Isso causou um impacto psicológico que foi “como uma morte social”, disse sua esposa, Zhang Chunxiao, da Califórnia.
A Sra. Zhang há muito presumia que o Sr. Lu não seria capaz de deixar a China e, quando partiu para os EUA com a filha, não tinha certeza se algum dia eles se reuniriam. Portanto, foi uma surpresa alegre quando ela soube que ele havia saído da China e estava vindo na direção deles. No dia seguinte, ela comprou uma caneca de café e chinelos para o marido.

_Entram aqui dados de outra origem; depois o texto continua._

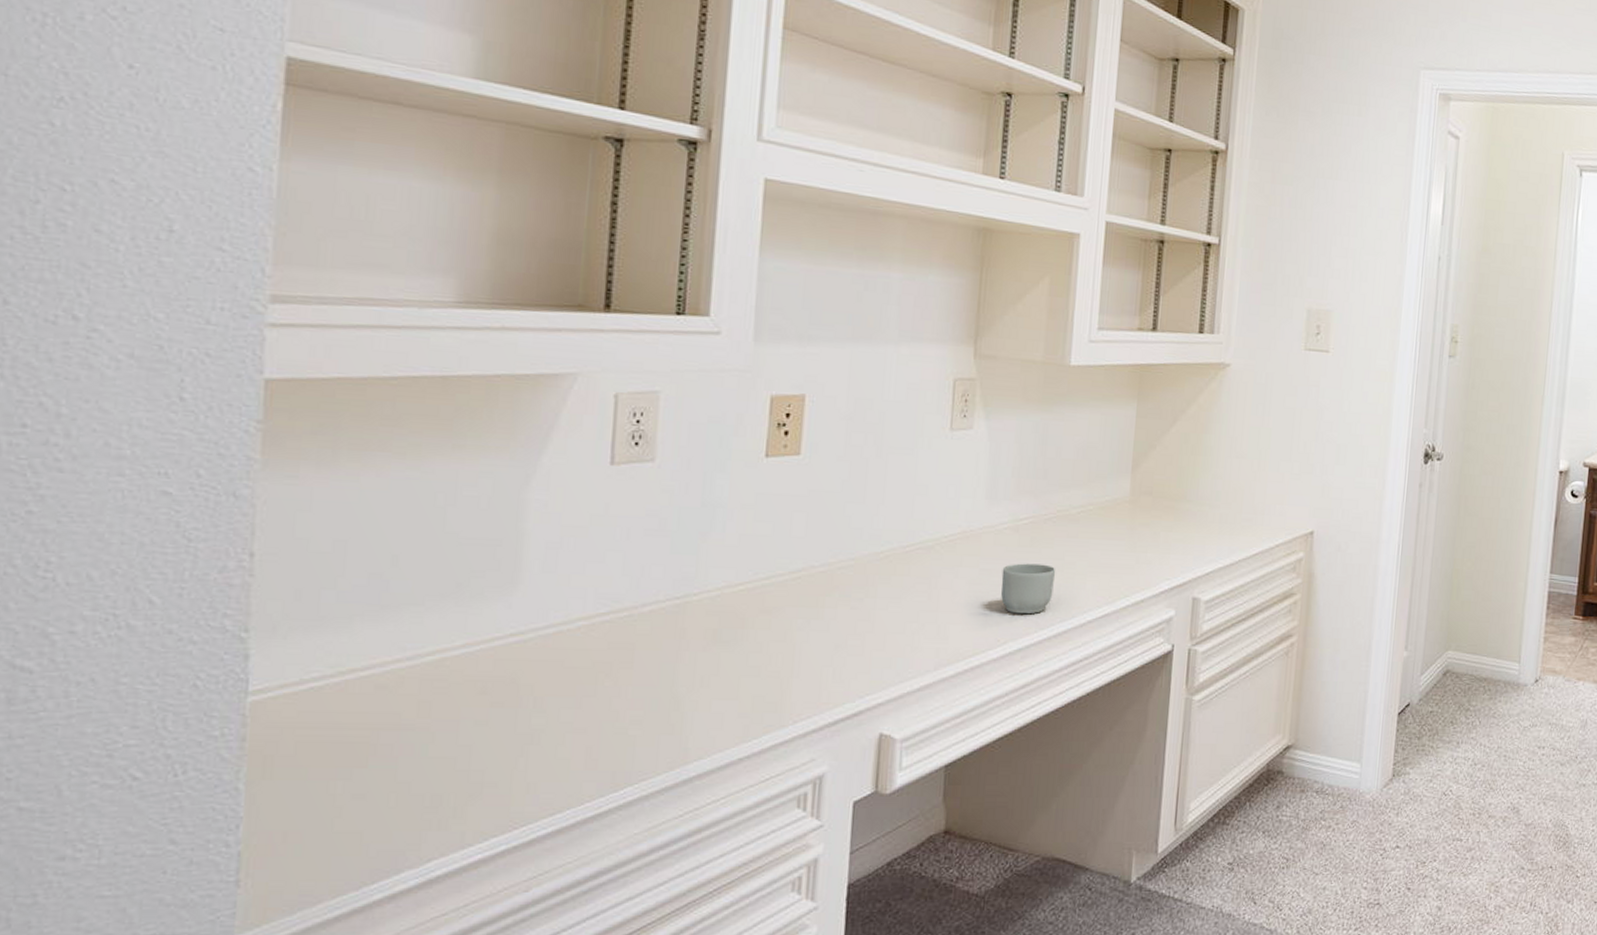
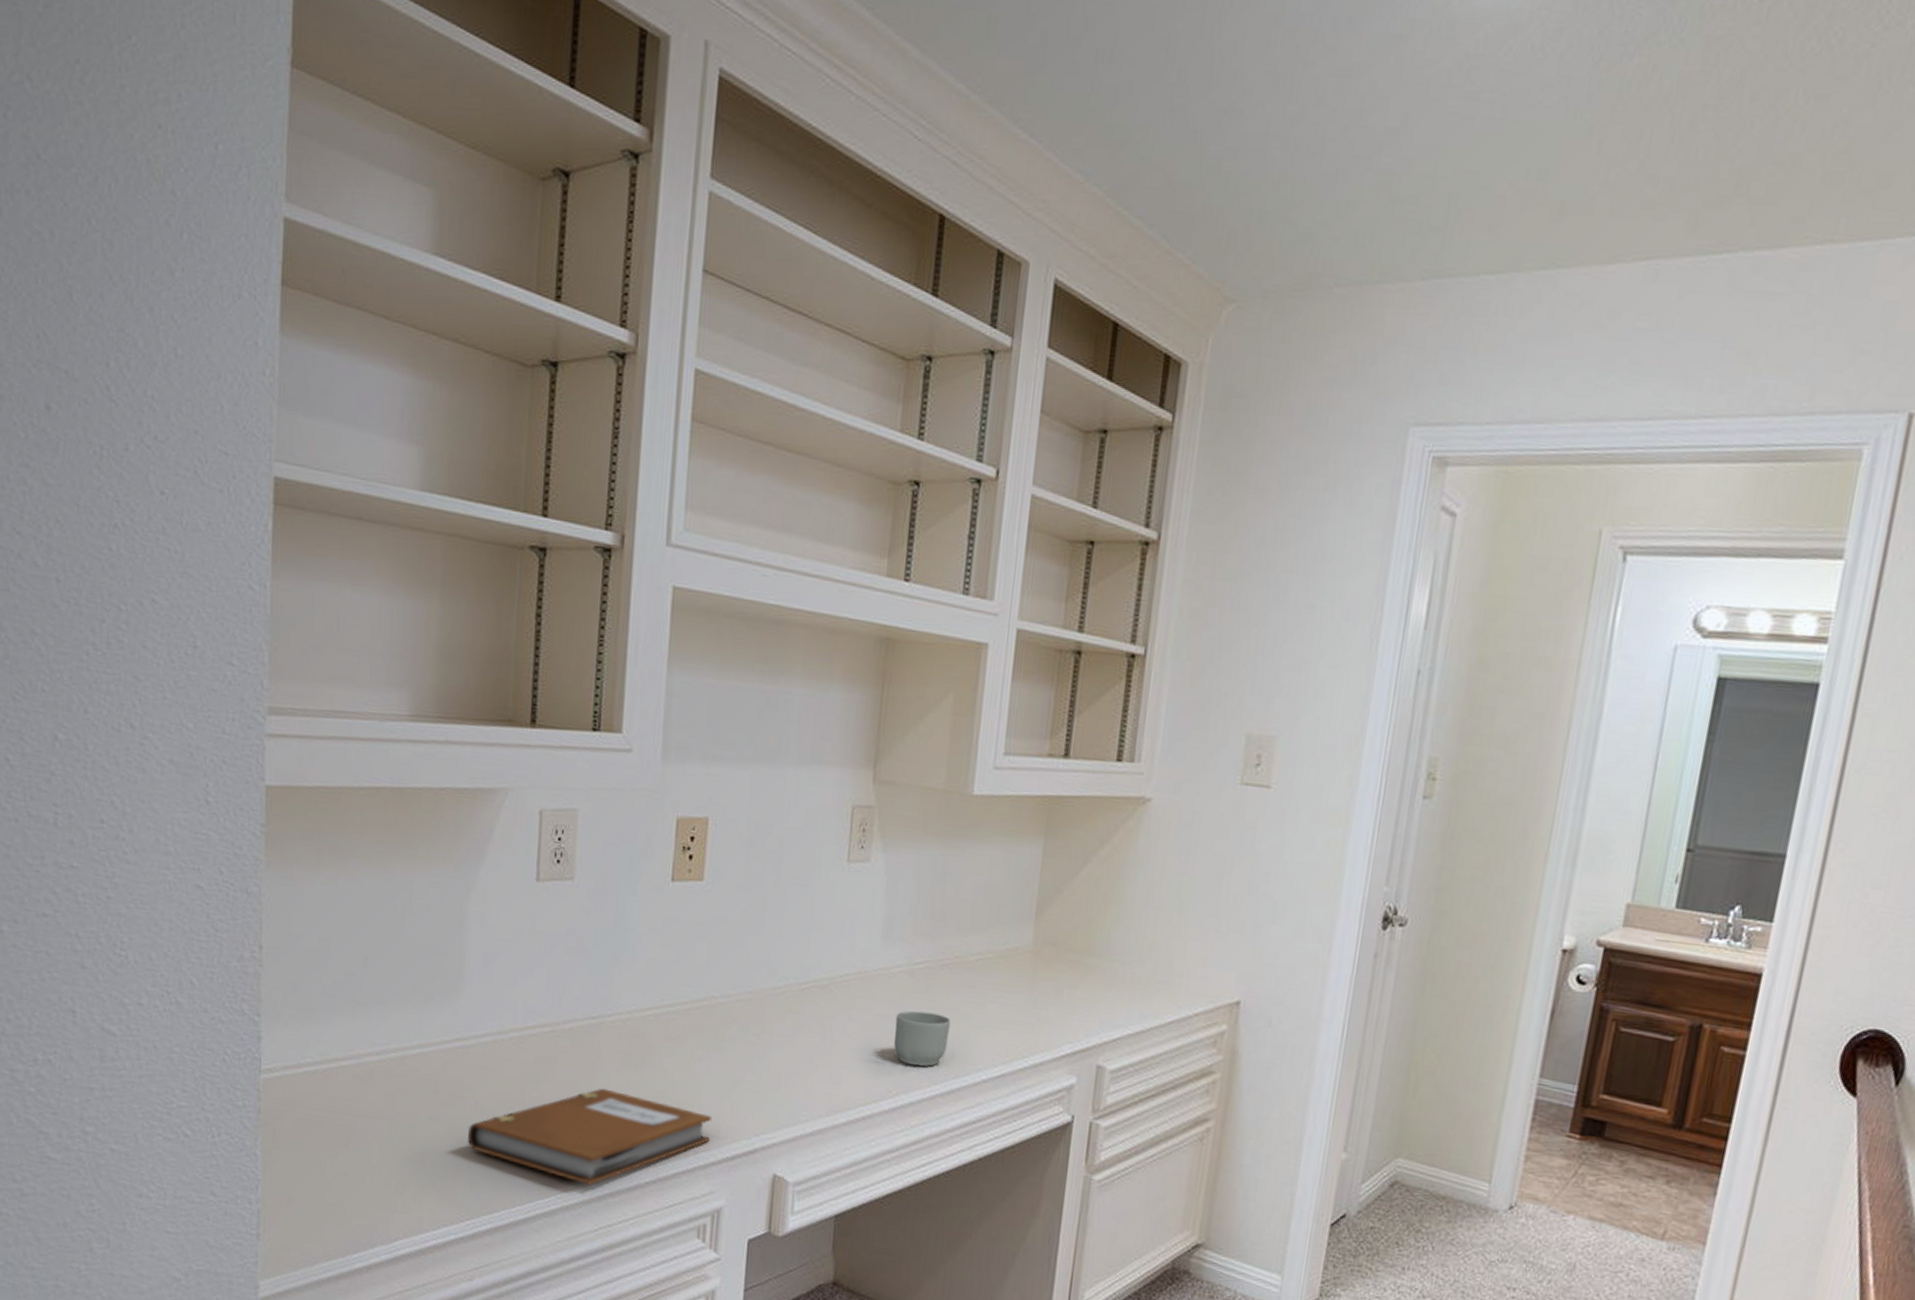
notebook: none [524,668,812,770] -> present [468,1088,712,1185]

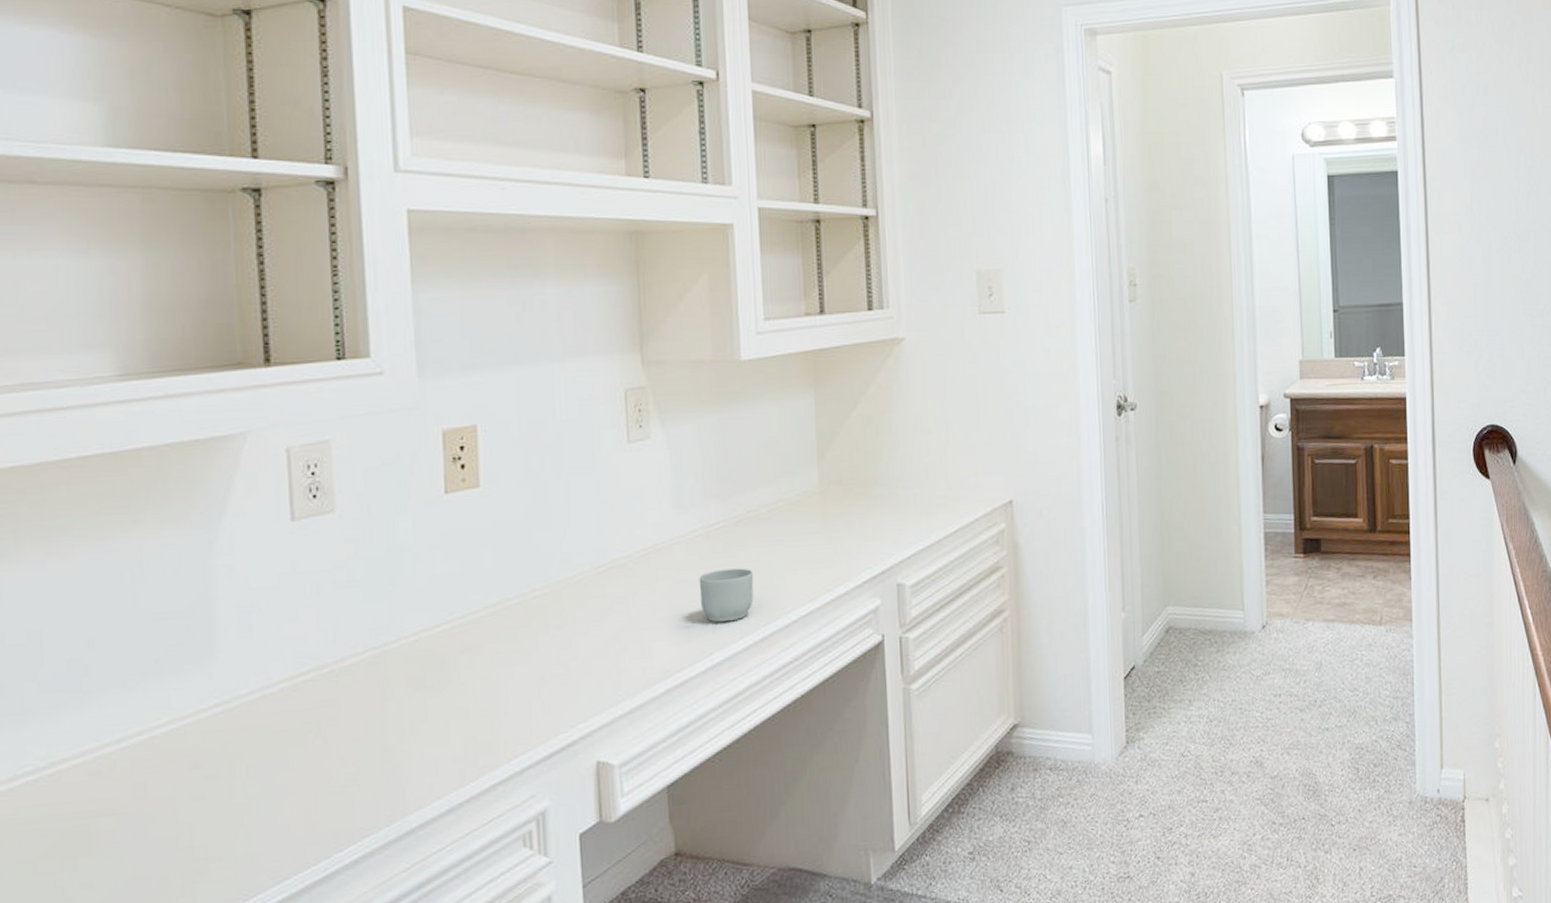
notebook: present [468,1088,712,1185] -> none [242,717,523,824]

Naquela noite, ela recebeu a notícia de que ele havia sido preso.
“Sempre que penso nele na prisão, sinto meu coração sendo torcido por uma faca”, disse Zhang, acrescentando que Lu sofre de psoríase e precisa de medicação diária. “Saí da China há quase dois anos, mas o medo não me abandonou.”
Sui-Lee Wee contribuiu com reportagens de Bangkok.